To investigate the incidence, characteristics, and prognostic impact of prior extrapancreatic malignancies on patients with pancreatic cancer (PDAC).

Methods

Records from 1733 patients who underwent surgery for PDAC were analyzed for the occurrence of prior extrapancreatic malignancies. Patients’ records showing extrapancreatic malignancies were then analyzed for tumor type, epidemiological data, risk factors, PDAC tumor stage, and long-term survival.

Results

A total of 239 patients with PDAC (13.8%) had a history of 271 extrapancreatic tumors; 26 patients had a history of two pancreatic cancers, and 3 patients had 3 extrapancreatic cancers.
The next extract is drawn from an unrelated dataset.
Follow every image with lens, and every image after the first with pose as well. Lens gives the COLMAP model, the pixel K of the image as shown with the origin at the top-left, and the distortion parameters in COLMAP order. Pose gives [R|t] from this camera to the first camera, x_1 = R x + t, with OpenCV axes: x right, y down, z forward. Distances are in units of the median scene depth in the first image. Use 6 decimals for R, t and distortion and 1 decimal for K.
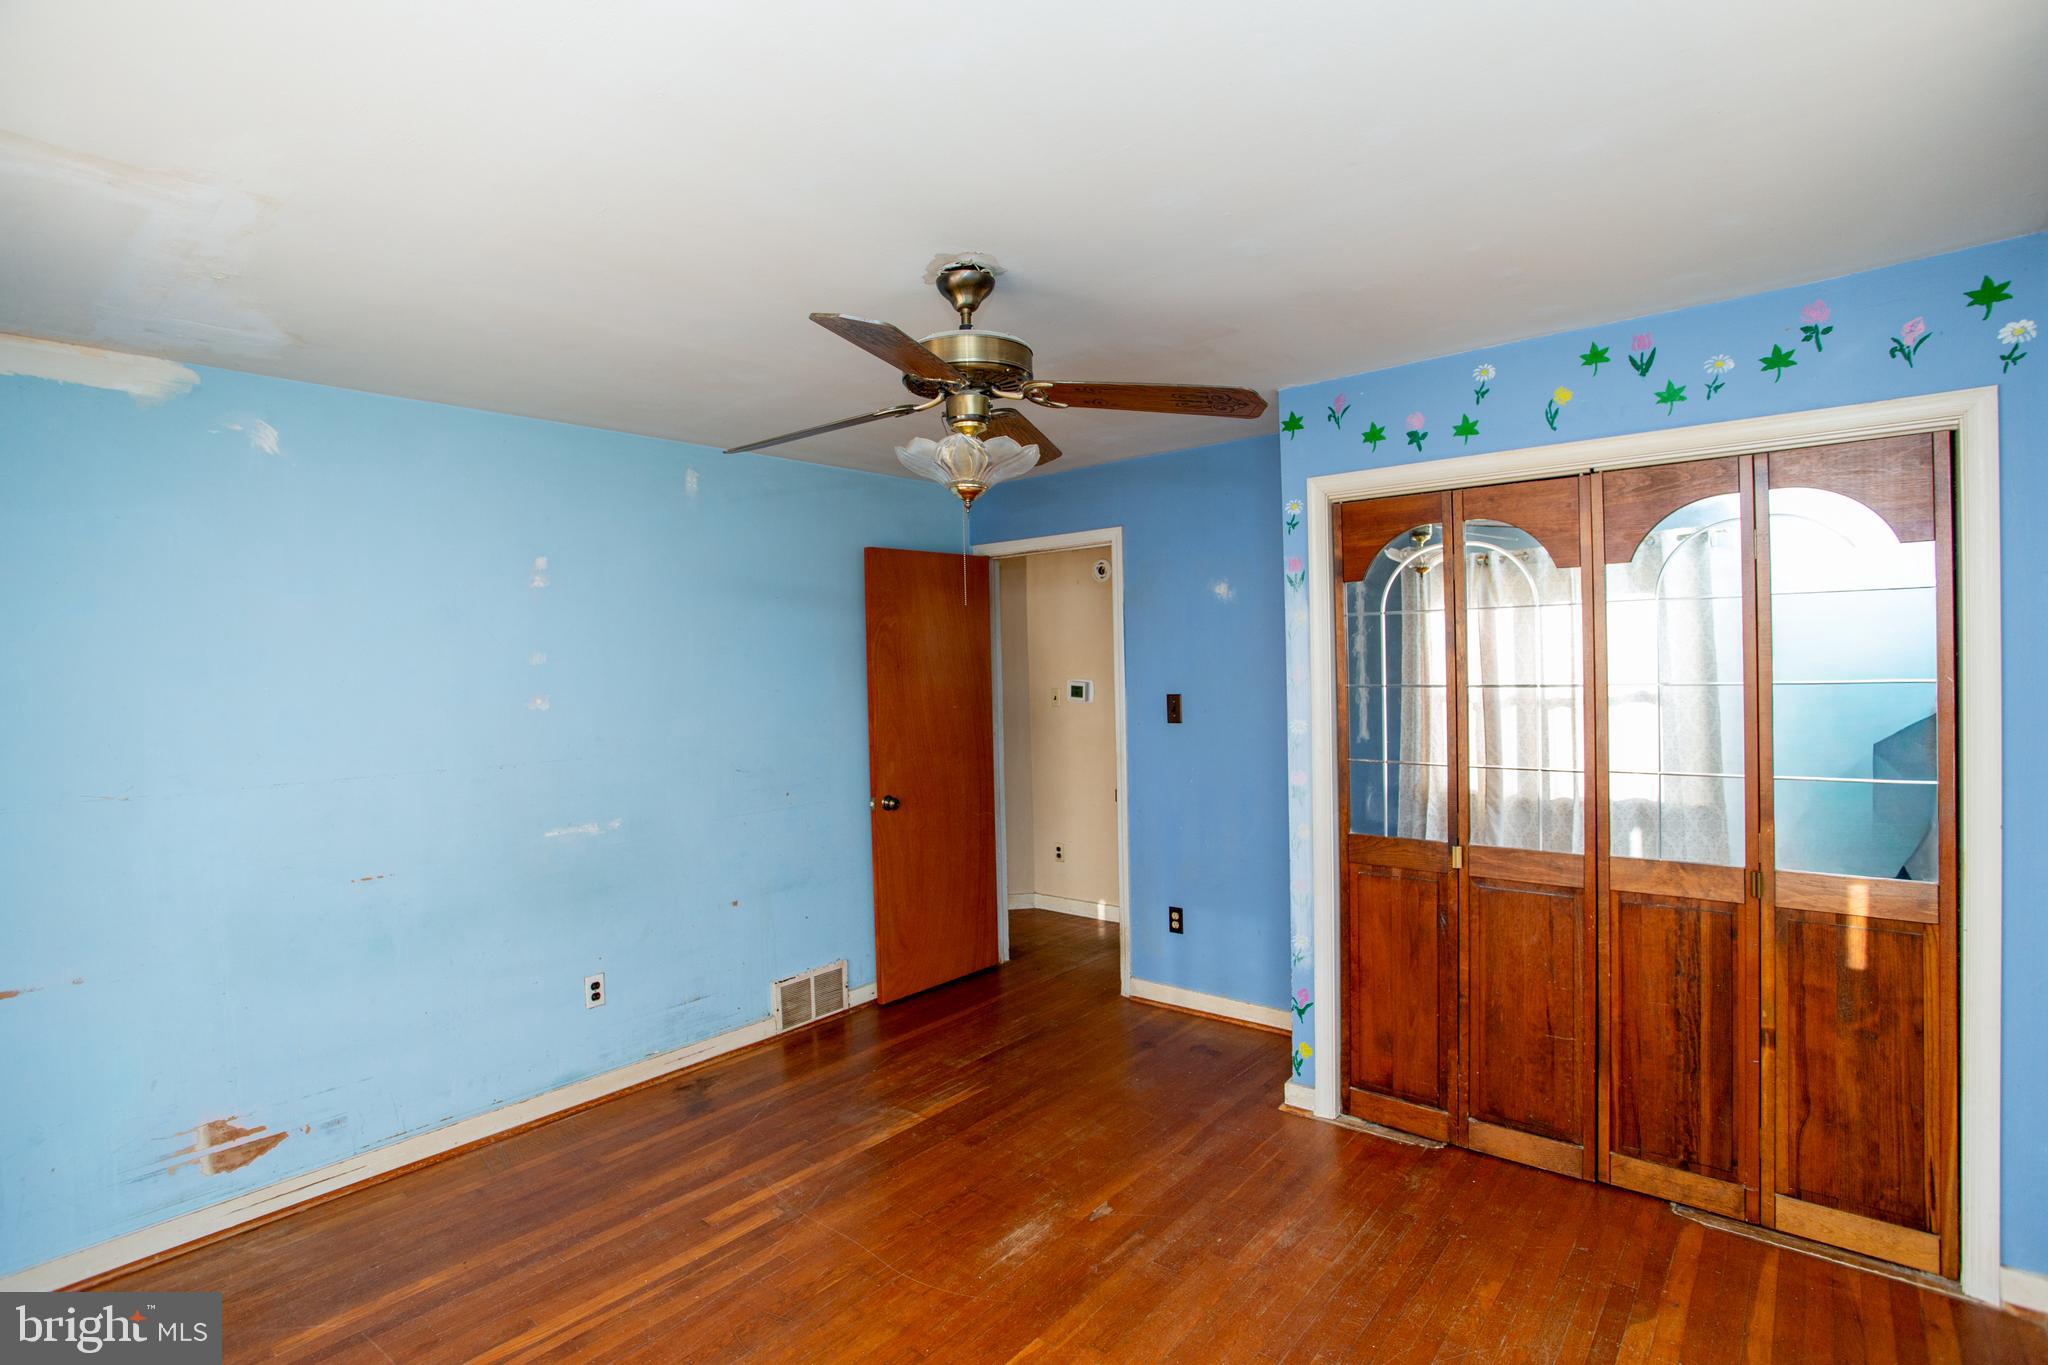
lens RADIAL K [[980.0, 0, 1012.9], [0, 980.0, 673.1], [0, 0, 1]] dist [-0.079803, 0.028212]
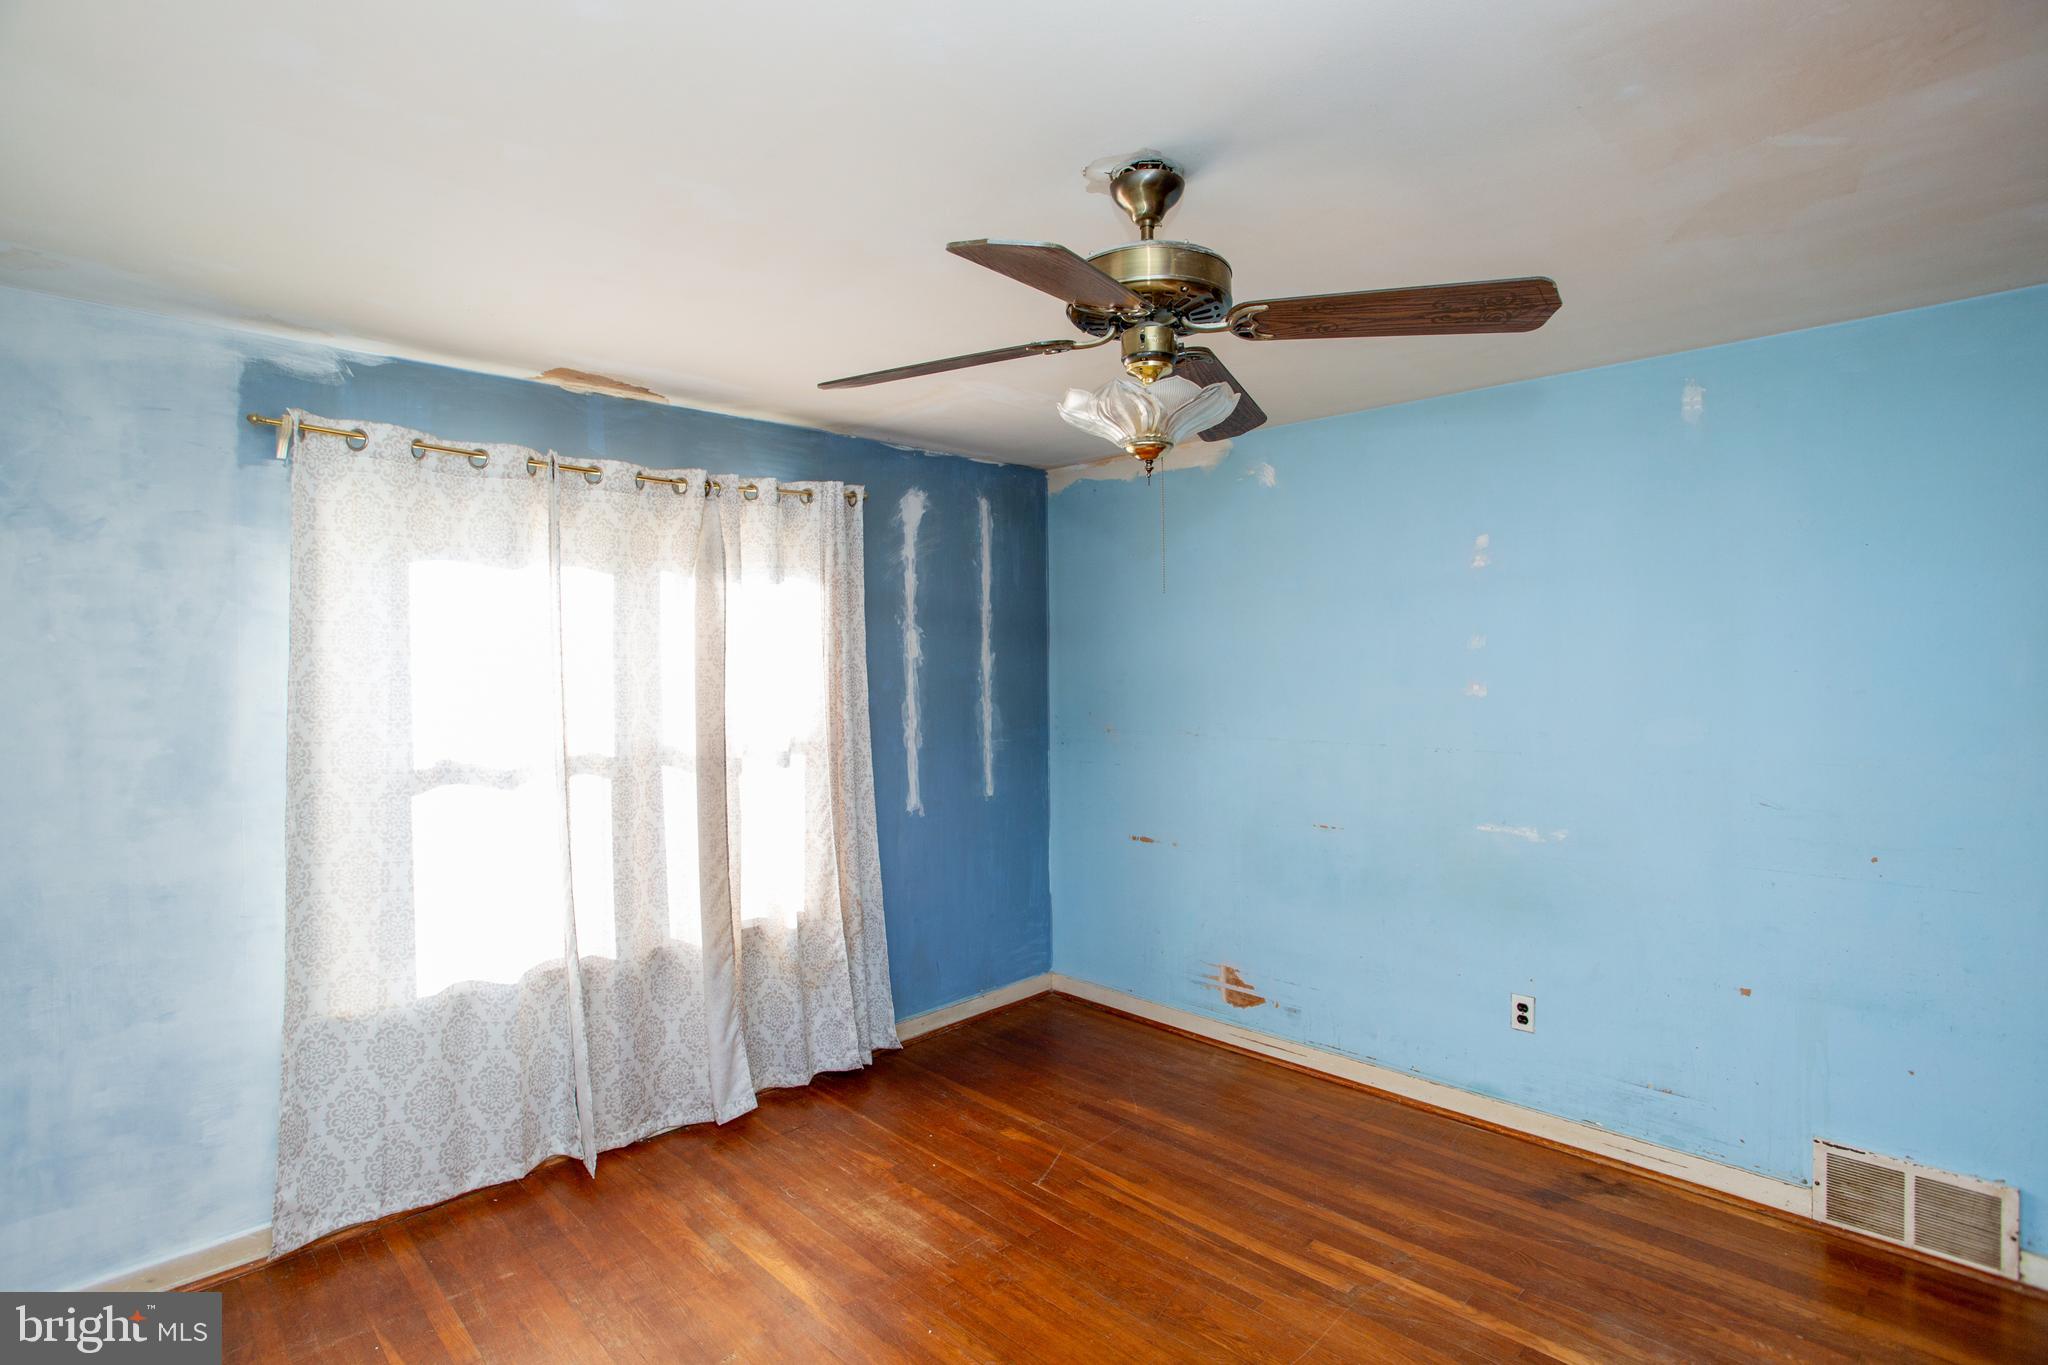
lens RADIAL K [[980.0, 0, 1012.9], [0, 980.0, 673.1], [0, 0, 1]] dist [-0.079803, 0.028212]
pose [[-0.089031, 0.041021, -0.995184, 0.573665], [0.003334, 0.999158, 0.040887, -0.028719], [0.996023, 0.000323, -0.089093, 0.723812]]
The most common extrapancreatic tumors were breast cancer (56 patients) and prostate cancer (41 patients), followed by colorectal, reno/urothelial, and gynecologic tumors (39, 32, and 23 patients, respectively). No significant difference in overall survival was found between patients with PDAC with or without extrapancreatic malignancies.

Conclusions

Pancreatic cancer is associated with extrapancreatic malignancies in a remarkable number of patients. A history of extrapancreatic malignancies does not influence prognosis and should not be an obstacle to a curative therapeutic approach. Surveillance of patients with extrapancreatic malignancies, especially breast, prostate, and colorectal cancer, could allow for earlier PDAC diagnosis and therefore improve prognosis of these patients.